For Trade Growth, a massive 70% surge in export earnings was recorded for late 2025, driven largely by high coffee and gold prices and in the banking sector, a new bank of Uganda report reveals that 89% of commercial banks in the country are foreign-owned, sparking discussions about local investment. Lastly, Construction of the Hoima City Stadium is being fast-tracked as part of the country’s sports development agenda
As Uganda enters 2026, its economic narrative is characterized by a “bullish” outlook. With the National Budget Framework Paper projecting GDP to hit the $66 billion mark (roughly UGX 250 trillion) this year, the country is witnessing a profound structural rebalancing. From the boardrooms of foreign-dominated banks to the coffee farms of the west and the massive newly-commissioned stadium in Hoima, the economy is buzzing with activity.
- THE BANKING SECTOR
A Landscape of Foreign Influence
The latest reporting from the Bank of Uganda (BoU) has sparked a national conversation about the ownership and resilience of the country’s financial institutions.

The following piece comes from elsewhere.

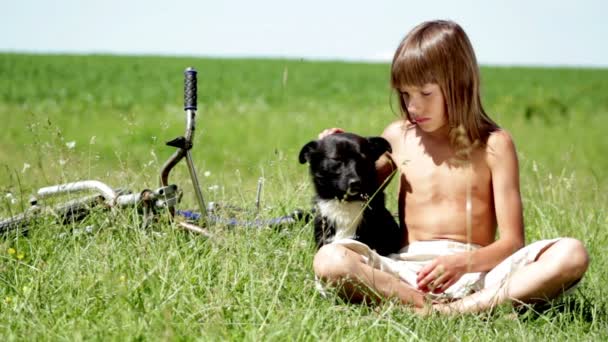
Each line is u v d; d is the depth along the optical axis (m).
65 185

1. The 89% Foreign Ownership Reality
A recent BoU stability report reveals a striking statistic: 89% of commercial banks in Uganda are foreign-owned, leaving only 11% in local hands. Large regional and global players such as Stanbic (Standard Bank Group), Absa, Standard Chartered, and Equity Bank continue to dominate the market share.
- The Impact: While this brings immense capital stability and international standards, it has raised questions about the “repatriation of profits” and the availability of credit for local SMEs, who often find themselves sidelined by the strict lending criteria of multinational banks.
- Capital Resilience: Despite the ownership debate, the sector remains robust. The Non-Performing Loan (NPL) ratio dropped to 4.1% in late 2025, and the Liquidity Coverage Ratio stands at a healthy 580%, far above the required minimum.
2. Digital Transformation and AI
The banking sector is also the frontline of Uganda’s digital revolution. New Chief Justice Dr. Flavian Zeija’s push for “paperless systems” mirrors a shift in banking, where FinTech-enabled lending and mobile money integrations are now outpacing traditional over-the-counter transactions.
II. TRADE
The Year of the “Double Record”
Uganda’s trade balance has seen a dramatic improvement, driven by a global surge in commodity prices and strategic regional positioning.
1. The Gold and Coffee Boom
For the first time in history, Uganda has seen two of its primary exports cross billion-dollar thresholds simultaneously.
- Gold Exports: Totaling a staggering $5.8 billion in 2025, gold has firmly established itself as Uganda’s leading export. The rise is attributed to Uganda becoming a regional hub for gold refining, processing ore from neighboring countries for the global market (primarily the UAE).
- Coffee Records: Uganda exported 8.4 million bags of coffee, earning a record $2.4 billion. This performance has seen Uganda challenge Ethiopia for the title of Africa’s largest coffee exporter, benefiting from high global prices and improved value-addition at home.
2. Emerging Oil Potential
While traditional trade thrives, the “Oil and Gas” factor is the elephant in the room. With commercial production expected to start in late 2026 or early 2027, the trade deficit is projected to narrow even further as the country moves from a net importer to a potential exporter of refined petroleum products.
III. INFRASTRUCTURE
Transforming Oil Revenue into Concrete
The most visible sign of Uganda’s economic ambition is its massive investment in infrastructure, funded increasingly by the Petroleum Fund.
1. The Hoima City Stadium
The standout project of early 2026 is the Hoima City Stadium, which was technically handed over to the Ministry of Education and Sports in late December 2025.
- Cost and Capacity: Built for $131 million (UGX 484 billion), this 20,000-seat arena was constructed by the Turkish firm Summa.
- Strategic Value: The stadium is a key pillar of Uganda’s preparations for the 2027 Africa Cup of Nations (AFCON). Beyond sports, it is designed as a multi-purpose hub to catalyze the “oil city” of Hoima, featuring an indoor arena, swimming pool, and training grounds.
2. Regional Connectivity
Complementing the stadium is the rapid expansion of the “Oil Roads” network and the completion of the Entebbe-Kampala Expressway extensions. These projects are designed to lower the cost of doing business by reducing transit times for goods moving from the agricultural heartlands to the urban centers and export exits.
Economic Projections at a Glance
| Metric | 2025 (Actual) | 2026 (Projected) |
| GDP Growth | 6.3% | 6.5% – 7.0% |
| Total Exports | $12.7 Billion | $14.5 Billion |
| Debt to GDP | 52.4% | < 50% (Target) |
| Inflation | 3.5% | 5.0% (Stability Target) |
Key Takeaway: Uganda is currently in a “consolidation phase,” where the government is attempting to turn high commodity prices into long-term infrastructure and human capital. While fiscal pressures remain due to high debt-servicing costs, the looming oil production offers a “qualitative leap” toward middle-income status.